Im November des vergangenen Jahres war es dann so weit. Die israelische Regierung stimmte der Stationierung von EU-Beobachtern am Grenzübergang von Rafah zwischen dem Gaza-Streifen und Ägypten zu. Lange währte die Freude jedoch nicht, denn der Grenzübergang wurde mehrmals von Milizionären der Fatah attackiert. Bei einem der Angriffe mussten die EU-Beobachter fliehen, nach einer Attacke im Januar sagte ihr Sprecher Julio de la Guardia, es handele sich um interne palästinensische Angelegenheiten, die ihre Arbeit »nicht gestört« hätten.
Doch nicht immer und überall kann man die Folgen der Warlordisierung einfach aussitzen. Die Politik der EU ist ebenso wie die der USA gescheitert. Dies ist nicht in erster Linie eine Folge bestimmter Entscheidungen oder Ver­säum­nisse, sondern ein grundsätzliches Problem des »nation building« und der kapitalistischen Vergesellschaftung im 21. Jahr­hundert. Die palästinensischen Gebiete sind zu einem weitgehend von konkurrierenden Warlords beherrschten Terrain im latenten Bürgerkriegszustand geworden. Nicht anders als in den »gescheiterten Staaten« Afrikas stützen sich westliche Staaten auf die etablierten politischen Kräfte, da ihnen die Instrumente und der Wille fehlen, eine gesellschaftliche Demokratisierung zu fördern und für eine Verbesserung der Lebensverhältnisse zu sorgen.
Ihre einzige Alternative zur Hamas ist deshalb die Fatah, eine Bewegung, deren konkurrierende Fraktionen ihre Differenzen nicht selten bewaffnet austragen. Derzeit drängen die westlichen Regierungen die Fatah zu Reformen. Doch selbst wenn eine Erneuerung der Partei gelingt, ist unklar, ob säkular-liberale Kräfte oder die Hardliner der Al-Aqsa-Märty­rerbrigaden die Führung übernehmen. Die Ideologisierung der palästinensischen Politik erschwert das »nation buil­ding«, denn Warlords, denen es allein um Geld und Macht geht, sind leichter zufrie­den zu stellen.
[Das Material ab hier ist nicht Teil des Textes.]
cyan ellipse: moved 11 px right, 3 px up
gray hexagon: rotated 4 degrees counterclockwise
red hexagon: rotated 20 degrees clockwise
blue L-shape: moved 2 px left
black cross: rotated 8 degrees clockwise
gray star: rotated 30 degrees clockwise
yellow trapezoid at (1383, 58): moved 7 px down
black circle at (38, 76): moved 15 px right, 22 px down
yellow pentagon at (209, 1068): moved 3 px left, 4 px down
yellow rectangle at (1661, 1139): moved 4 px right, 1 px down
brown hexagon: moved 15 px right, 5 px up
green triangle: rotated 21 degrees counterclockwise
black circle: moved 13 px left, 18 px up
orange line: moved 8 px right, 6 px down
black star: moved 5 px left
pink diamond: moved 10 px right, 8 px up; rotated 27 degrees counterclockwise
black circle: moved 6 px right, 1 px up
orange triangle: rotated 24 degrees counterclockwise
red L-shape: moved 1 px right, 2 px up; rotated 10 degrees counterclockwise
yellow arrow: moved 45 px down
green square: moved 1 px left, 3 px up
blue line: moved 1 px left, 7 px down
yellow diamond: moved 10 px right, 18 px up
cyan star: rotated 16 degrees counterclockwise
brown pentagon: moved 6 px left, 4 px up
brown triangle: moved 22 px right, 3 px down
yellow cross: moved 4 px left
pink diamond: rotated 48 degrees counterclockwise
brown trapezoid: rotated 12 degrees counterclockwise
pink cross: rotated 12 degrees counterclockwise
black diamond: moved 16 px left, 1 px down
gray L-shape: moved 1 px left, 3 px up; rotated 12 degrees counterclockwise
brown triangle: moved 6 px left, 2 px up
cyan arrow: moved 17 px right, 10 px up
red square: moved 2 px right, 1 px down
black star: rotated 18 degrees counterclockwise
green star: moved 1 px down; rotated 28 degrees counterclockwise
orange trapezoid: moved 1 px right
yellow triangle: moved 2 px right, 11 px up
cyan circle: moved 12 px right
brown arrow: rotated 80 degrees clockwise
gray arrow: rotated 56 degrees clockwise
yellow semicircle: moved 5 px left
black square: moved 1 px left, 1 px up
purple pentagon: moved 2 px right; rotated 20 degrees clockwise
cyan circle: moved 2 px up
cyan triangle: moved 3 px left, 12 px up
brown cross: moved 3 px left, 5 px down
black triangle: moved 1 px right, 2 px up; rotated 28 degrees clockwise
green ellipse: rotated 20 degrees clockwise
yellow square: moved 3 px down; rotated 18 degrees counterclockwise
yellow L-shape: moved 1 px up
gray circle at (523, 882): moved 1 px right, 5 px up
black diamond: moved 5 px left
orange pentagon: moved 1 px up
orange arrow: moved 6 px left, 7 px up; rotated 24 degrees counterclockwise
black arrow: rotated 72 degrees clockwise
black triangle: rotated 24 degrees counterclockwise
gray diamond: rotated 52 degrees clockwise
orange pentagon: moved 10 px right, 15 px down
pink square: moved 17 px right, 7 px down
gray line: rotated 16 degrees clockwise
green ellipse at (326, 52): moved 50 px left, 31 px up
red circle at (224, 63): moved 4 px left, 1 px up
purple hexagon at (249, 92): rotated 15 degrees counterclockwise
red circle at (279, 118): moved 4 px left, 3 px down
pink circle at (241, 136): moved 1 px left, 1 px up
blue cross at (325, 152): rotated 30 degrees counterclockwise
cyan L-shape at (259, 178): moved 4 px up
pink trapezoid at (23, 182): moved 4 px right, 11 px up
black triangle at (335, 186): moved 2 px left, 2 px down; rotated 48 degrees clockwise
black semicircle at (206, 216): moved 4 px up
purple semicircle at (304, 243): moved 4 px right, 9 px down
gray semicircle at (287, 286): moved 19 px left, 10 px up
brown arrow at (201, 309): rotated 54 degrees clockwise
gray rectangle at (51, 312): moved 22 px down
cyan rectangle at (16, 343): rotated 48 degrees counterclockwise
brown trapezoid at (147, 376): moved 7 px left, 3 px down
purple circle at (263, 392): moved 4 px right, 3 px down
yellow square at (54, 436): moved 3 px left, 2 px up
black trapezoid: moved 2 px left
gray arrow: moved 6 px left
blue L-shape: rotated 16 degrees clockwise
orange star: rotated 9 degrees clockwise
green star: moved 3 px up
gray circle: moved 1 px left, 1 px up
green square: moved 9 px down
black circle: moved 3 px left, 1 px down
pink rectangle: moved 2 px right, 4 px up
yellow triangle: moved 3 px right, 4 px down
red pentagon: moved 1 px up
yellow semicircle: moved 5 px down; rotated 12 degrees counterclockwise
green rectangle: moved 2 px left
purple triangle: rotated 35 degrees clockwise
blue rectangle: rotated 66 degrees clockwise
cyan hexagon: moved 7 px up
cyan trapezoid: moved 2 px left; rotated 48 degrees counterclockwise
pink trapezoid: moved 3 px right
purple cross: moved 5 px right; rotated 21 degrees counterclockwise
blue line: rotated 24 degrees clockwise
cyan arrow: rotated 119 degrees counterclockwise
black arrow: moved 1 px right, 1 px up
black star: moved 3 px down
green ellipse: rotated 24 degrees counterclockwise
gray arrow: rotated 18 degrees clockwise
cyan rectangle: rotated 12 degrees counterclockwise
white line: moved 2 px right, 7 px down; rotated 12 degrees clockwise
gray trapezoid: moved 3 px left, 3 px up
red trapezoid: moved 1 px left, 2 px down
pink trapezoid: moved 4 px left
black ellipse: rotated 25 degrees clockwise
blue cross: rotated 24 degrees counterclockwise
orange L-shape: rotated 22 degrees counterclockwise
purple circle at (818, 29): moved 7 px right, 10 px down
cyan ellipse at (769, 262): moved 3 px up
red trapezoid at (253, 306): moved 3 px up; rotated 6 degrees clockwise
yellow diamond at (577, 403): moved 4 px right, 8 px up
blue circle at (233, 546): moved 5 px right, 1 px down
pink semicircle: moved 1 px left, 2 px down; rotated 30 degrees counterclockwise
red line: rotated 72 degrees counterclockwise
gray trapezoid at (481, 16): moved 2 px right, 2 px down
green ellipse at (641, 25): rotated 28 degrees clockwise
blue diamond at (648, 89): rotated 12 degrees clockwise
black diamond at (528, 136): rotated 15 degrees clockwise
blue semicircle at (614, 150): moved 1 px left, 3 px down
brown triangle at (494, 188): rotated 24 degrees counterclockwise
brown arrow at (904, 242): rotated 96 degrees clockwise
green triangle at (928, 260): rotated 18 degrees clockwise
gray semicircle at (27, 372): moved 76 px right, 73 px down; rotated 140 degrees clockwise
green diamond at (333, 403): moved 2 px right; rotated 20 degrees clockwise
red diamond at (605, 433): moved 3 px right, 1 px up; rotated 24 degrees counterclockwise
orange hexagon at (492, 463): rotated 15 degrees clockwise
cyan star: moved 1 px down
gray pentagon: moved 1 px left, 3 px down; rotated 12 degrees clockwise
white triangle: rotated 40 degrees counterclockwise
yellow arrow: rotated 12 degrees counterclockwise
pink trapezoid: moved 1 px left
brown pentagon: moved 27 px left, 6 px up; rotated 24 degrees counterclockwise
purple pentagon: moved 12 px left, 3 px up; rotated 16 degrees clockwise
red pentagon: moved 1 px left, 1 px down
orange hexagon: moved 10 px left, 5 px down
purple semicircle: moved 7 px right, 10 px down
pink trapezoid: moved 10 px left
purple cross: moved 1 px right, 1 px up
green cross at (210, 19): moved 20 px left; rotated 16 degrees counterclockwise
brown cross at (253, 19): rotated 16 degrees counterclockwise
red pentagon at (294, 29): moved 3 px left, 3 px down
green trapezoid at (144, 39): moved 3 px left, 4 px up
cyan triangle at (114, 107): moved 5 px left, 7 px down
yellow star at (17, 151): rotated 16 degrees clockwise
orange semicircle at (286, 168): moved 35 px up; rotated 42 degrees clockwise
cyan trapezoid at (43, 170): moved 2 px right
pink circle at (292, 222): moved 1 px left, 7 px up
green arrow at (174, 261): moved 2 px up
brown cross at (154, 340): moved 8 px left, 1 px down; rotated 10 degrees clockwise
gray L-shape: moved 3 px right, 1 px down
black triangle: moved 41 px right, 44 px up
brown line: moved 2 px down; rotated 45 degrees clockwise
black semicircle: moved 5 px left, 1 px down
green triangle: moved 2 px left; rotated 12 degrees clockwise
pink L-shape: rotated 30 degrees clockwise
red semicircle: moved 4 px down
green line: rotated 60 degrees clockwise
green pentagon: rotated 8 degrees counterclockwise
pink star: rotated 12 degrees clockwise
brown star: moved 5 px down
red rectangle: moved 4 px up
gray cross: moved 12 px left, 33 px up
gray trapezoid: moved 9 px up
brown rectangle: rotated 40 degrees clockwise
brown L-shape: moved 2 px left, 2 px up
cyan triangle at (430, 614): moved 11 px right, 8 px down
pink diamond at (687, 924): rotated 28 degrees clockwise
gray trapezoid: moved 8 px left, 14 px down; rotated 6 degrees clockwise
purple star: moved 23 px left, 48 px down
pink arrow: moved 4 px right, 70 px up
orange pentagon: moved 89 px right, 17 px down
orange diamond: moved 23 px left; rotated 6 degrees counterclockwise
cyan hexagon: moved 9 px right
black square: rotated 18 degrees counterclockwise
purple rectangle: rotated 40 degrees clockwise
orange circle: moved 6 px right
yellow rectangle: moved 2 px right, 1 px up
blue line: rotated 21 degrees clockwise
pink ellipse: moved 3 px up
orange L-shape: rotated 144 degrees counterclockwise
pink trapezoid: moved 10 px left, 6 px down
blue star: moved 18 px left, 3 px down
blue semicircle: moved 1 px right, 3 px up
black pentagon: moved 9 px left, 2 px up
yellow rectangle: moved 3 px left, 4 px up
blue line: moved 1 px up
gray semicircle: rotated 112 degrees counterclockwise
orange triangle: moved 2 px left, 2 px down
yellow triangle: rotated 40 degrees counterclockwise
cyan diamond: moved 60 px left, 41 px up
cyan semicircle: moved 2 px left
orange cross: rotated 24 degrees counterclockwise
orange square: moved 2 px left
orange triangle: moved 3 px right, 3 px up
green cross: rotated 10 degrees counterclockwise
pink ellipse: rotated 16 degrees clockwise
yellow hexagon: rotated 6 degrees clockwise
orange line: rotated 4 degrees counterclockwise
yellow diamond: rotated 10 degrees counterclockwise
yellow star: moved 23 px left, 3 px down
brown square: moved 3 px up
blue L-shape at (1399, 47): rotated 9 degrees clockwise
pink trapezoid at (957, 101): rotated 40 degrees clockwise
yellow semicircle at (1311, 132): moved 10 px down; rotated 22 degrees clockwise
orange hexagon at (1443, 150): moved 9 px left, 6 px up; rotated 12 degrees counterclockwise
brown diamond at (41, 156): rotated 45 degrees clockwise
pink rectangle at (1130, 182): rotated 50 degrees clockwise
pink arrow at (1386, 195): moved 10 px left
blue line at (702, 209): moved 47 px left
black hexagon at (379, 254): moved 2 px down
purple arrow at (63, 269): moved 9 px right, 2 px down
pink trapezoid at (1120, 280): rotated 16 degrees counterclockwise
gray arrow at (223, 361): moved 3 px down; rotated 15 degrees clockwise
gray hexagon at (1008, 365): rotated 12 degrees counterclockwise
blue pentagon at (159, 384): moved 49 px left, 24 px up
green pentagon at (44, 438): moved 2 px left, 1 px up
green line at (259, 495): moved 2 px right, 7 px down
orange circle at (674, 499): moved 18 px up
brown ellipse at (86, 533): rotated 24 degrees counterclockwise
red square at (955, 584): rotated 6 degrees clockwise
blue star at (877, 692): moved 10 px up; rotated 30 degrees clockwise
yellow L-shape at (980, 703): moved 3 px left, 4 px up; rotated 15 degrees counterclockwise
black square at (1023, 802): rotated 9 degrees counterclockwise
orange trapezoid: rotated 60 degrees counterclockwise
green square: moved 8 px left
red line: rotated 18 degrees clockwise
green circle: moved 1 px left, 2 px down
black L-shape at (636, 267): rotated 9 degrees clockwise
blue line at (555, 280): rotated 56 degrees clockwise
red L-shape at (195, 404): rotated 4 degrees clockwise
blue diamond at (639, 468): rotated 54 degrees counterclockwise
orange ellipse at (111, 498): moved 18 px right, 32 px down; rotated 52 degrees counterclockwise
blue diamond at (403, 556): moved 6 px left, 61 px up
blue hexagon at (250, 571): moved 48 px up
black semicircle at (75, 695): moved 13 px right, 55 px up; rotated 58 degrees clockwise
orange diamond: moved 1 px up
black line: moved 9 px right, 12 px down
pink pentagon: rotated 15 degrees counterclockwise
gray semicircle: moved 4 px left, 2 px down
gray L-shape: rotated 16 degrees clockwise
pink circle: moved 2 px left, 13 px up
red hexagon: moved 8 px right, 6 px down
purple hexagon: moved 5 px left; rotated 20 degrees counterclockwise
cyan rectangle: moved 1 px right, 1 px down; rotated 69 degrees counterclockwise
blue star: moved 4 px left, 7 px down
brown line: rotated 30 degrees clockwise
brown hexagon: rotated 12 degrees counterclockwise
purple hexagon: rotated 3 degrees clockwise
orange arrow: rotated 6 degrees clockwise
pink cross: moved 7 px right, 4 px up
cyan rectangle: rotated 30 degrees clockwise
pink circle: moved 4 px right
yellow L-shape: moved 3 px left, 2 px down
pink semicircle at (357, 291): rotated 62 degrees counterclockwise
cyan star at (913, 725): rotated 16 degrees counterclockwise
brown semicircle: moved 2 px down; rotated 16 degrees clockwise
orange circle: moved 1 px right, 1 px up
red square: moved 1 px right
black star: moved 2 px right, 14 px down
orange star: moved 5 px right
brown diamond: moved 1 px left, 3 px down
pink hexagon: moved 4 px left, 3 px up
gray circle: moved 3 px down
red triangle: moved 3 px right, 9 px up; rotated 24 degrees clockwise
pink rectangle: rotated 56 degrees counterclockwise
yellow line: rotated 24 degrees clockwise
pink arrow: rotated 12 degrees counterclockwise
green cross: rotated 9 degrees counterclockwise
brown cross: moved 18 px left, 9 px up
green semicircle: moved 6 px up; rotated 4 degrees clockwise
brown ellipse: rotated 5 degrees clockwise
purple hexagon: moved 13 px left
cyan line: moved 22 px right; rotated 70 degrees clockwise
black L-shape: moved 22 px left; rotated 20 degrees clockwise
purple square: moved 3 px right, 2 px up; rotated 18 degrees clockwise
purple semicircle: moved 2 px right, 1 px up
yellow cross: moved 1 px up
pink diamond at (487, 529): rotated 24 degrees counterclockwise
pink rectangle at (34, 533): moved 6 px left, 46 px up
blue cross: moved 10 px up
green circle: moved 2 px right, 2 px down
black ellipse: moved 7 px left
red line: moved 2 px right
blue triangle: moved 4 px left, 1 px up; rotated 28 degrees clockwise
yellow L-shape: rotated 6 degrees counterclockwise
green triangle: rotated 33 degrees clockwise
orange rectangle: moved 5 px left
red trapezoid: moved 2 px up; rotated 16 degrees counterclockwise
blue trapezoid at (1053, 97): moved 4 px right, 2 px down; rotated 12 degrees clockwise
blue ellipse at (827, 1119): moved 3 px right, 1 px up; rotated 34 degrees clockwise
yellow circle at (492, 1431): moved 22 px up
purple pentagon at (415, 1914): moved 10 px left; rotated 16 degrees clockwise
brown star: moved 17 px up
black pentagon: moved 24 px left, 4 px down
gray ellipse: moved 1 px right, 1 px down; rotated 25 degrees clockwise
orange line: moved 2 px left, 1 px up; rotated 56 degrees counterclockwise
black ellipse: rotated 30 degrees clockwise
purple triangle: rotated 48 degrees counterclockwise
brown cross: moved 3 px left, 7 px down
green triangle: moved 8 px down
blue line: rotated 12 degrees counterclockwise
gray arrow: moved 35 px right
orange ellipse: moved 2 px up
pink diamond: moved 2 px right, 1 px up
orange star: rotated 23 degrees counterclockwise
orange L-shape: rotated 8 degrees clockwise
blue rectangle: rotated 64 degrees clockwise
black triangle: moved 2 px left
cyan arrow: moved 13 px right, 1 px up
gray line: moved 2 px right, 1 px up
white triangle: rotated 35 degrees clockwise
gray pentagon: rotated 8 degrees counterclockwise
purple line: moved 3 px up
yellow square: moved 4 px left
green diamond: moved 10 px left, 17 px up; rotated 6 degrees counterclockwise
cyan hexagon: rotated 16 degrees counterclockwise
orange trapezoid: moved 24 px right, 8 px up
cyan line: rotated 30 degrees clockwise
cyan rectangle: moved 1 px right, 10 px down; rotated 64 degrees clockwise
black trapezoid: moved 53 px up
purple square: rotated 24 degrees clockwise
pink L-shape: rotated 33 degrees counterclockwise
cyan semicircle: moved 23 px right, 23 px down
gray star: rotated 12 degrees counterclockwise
Es bleibt die Hoffnung, dass sich die Hamas, die mit den gleichen Strukturen und Forderungen konfrontiert ist wie die Fatah, als Regierungspartei schnell genug diskreditieren wird, um das Schlimms­te zu verhindern. Fanatismus und Bestechlichkeit schließen sich nicht aus. Die Liste von Transparency International, die die am wenigsten korrupten Länder an die Spitze stellt, verdeutlicht das anhand zweier »Gottesstaaten« : Der Iran belegt den 93., das islamistische Militärregime im Sudan den 149. Platz.